The component A contains 2 to 15 percent of adhesive R by mass, wherein the adhesive R at least contains one compound with the nitrogen content of 1 to 2.5 percent and the structure conforming to the general formula (2) and one or more of methyl cellulose, ethyl cellulose, hydroxyethyl cellulose, hydroxypropyl cellulose and carboxymethyl cellulose;

a is a positive integer of 1,2,3 and … …;

b is 0, or a positive integer of 1,2,3, … ….

As previously mentioned, the present invention provides a tablet-type unit dose automatic dishwasher detergent composition prepared by a two-step tabletting process, wherein step 1 is to prepare component A into granules A by a granulation process. Thus, for the dissolution process of an automatic dishwasher detergent in a unit dose of tablet form, the immediate release after disintegration of the tablet is not the individual components of component a themselves, but the granulated particulate matter a. Therefore, it is very important to select the binder, and if the binding capacity of the binder is too strong, the dissolution performance of the particulate matter a is inevitably greatly affected, and the dissolution in the washing stage may not be completed and may cause residues. The situation is also similar for particulate matter B.

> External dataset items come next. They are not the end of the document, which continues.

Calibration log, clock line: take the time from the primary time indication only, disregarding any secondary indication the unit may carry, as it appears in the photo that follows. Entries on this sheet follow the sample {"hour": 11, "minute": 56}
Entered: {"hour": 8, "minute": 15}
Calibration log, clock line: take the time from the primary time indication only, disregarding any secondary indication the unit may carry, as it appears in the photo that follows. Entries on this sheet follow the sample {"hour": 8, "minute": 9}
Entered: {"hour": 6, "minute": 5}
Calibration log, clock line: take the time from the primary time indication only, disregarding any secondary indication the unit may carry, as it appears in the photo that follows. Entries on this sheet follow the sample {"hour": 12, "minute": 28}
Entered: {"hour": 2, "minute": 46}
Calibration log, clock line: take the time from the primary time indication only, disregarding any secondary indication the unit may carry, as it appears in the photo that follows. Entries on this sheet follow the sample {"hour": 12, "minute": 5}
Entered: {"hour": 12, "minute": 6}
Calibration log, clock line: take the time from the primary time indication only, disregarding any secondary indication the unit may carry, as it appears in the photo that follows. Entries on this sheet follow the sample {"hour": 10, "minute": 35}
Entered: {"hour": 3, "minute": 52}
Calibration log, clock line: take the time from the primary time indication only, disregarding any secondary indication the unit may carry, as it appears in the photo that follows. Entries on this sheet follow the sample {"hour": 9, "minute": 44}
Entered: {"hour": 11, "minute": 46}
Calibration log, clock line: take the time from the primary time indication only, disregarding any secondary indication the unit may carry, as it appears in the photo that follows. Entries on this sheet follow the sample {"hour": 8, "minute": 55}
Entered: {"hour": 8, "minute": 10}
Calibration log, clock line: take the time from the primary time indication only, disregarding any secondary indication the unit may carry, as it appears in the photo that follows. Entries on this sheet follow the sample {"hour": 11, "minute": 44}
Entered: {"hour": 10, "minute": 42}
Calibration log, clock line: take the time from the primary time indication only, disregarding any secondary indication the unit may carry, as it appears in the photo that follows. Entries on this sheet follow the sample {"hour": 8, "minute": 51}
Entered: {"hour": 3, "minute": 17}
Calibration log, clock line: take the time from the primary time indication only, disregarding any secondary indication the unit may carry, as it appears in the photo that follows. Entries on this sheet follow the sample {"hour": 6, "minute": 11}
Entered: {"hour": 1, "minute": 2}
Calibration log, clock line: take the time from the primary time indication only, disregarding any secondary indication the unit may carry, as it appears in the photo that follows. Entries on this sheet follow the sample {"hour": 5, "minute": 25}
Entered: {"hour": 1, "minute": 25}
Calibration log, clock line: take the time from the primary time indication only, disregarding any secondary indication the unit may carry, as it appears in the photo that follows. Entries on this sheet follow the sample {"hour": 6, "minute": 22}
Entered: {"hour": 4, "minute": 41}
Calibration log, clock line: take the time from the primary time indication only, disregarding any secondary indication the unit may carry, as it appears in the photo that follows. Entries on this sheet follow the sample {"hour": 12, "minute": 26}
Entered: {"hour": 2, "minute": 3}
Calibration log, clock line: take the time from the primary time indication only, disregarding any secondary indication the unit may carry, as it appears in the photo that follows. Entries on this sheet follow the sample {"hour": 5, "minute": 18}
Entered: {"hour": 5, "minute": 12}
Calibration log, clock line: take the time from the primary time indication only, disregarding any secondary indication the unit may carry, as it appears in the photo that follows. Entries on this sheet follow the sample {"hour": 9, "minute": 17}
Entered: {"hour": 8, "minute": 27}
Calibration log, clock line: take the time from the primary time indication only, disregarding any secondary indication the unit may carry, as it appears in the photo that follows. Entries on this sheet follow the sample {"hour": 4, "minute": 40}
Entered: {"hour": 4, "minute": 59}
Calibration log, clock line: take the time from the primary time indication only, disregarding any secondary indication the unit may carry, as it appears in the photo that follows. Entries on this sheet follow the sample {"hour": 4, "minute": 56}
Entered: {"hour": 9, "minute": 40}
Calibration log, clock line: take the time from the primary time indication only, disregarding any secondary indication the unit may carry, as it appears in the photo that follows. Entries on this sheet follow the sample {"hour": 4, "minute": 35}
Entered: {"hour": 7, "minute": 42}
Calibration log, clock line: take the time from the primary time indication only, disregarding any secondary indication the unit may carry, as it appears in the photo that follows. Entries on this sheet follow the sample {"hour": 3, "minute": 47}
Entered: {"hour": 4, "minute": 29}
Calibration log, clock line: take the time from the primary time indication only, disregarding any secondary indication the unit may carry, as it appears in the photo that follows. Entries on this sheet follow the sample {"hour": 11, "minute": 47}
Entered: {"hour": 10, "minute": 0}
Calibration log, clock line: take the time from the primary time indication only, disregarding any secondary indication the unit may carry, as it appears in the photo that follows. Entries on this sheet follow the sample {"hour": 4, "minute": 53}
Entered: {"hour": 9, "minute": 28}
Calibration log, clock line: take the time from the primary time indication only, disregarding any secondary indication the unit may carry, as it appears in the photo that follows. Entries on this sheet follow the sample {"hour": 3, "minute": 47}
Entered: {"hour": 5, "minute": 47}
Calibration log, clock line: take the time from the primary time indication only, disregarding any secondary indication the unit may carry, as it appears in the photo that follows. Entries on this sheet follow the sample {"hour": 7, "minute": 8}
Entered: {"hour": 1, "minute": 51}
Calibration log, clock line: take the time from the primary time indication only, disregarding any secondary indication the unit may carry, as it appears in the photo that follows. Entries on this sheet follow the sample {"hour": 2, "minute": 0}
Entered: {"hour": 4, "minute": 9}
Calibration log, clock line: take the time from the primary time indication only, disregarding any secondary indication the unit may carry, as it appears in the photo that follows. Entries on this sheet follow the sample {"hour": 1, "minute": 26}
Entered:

The present inventors have found that the above problems can be effectively solved by using a compound having a nitrogen content of 1% to 2.5% and conforming to the structure of the general formula (2) and a mixture of one or more selected from the group consisting of methylcellulose, ethylcellulose, hydroxyethylcellulose, hydroxypropylcellulose and carboxymethylcellulose. Not only can the effective granulation of the granules be completed, but also the granules can be rapidly dissolved after being made into tablets.

The invention relates to a compound with nitrogen content of 1-2.5%, which is in accordance with the structure of a general formula (2), wherein the specific cation modified cellulose is the reaction product of a cation etherifying agent and hydroxyethyl cellulose. The cationic etherifying agent is the reaction product of trimethylamine and epichlorohydrin. Since the reaction of trimethylamine and epichlorohydrin is inevitably accompanied by an epoxy ring-opening reaction, the cationic etherifying agent contains a plurality of oxyethylene groups.

Filler (B)

The component A contains 10 to 50 percent of filler by mass, wherein the filler is selected from sulfate and citrate, and the cation part of the salt is selected from sodium ions and potassium ions. Suitable examples are sodium sulphate, sodium citrate.

Component B

The present invention relates to a tablet-type unit dose automatic dishwasher detergent composition comprising 10 to 50% by mass of component B. The term "component B" according to the invention comprises a mixture of chelating agents, dispersants, fillers, particle formers, binders R.

The component B is prepared into particles B through a granulating process, and the particle size range is 0.25mm to 1.7mm; and then used to prepare a tablet-type unit dose automatic dishwasher detergent composition.

Chelating agent

The component B contains 1 to 40 percent of chelating agent by mass, wherein the chelating agent is selected from one or a mixture of amino acid derivatives, aminocarboxylic type chelating agents and other chelating agents.

Amino acid derivatives according to the invention are selected from the group consisting of methylglycine diacetic acid (MGDA), glutamic acid diacetic acid (GLDA), N-dicarboxylic acid amino-2-hydroxypropanylsulfonic acid, 3-hydroxy-2, 2' -iminodisuccinic acid, aspartic acid-N-monoacetic acid (ASMA), aspartic acid-N, N-diacetic acid (ASDA), aspartic acid-N-monopropionic Acid (ASMP), iminodisuccinic acid (IDA), N- (2-sulfomethyl) -aspartic acid (SMAS), N- (2-sulfoethyl) aspartic acid (SEAS), N- (2-sulfomethyl) glutamic acid (SMGL), N- (2-sulfoethyl) glutamic acid (SEGL), N-methyliminodiacetic acid (MIDA), alpha-alanine-N, N-diacetic acid (alpha-ALDA), beta-alanine-N, N-diacetic acid (beta-ALDA), serine-N, N-diacetic acid (SEDA), isoserine-N, N-diacetic acid (ISDA), phenylalanine-N, N-diacetic acid (PHDA), anthranilic acid-N, N-diacetic acid (TUDA), and taurine (SLN-N-diacetic acid, n-diacetic acid (SMDA) and its alkali metal salts.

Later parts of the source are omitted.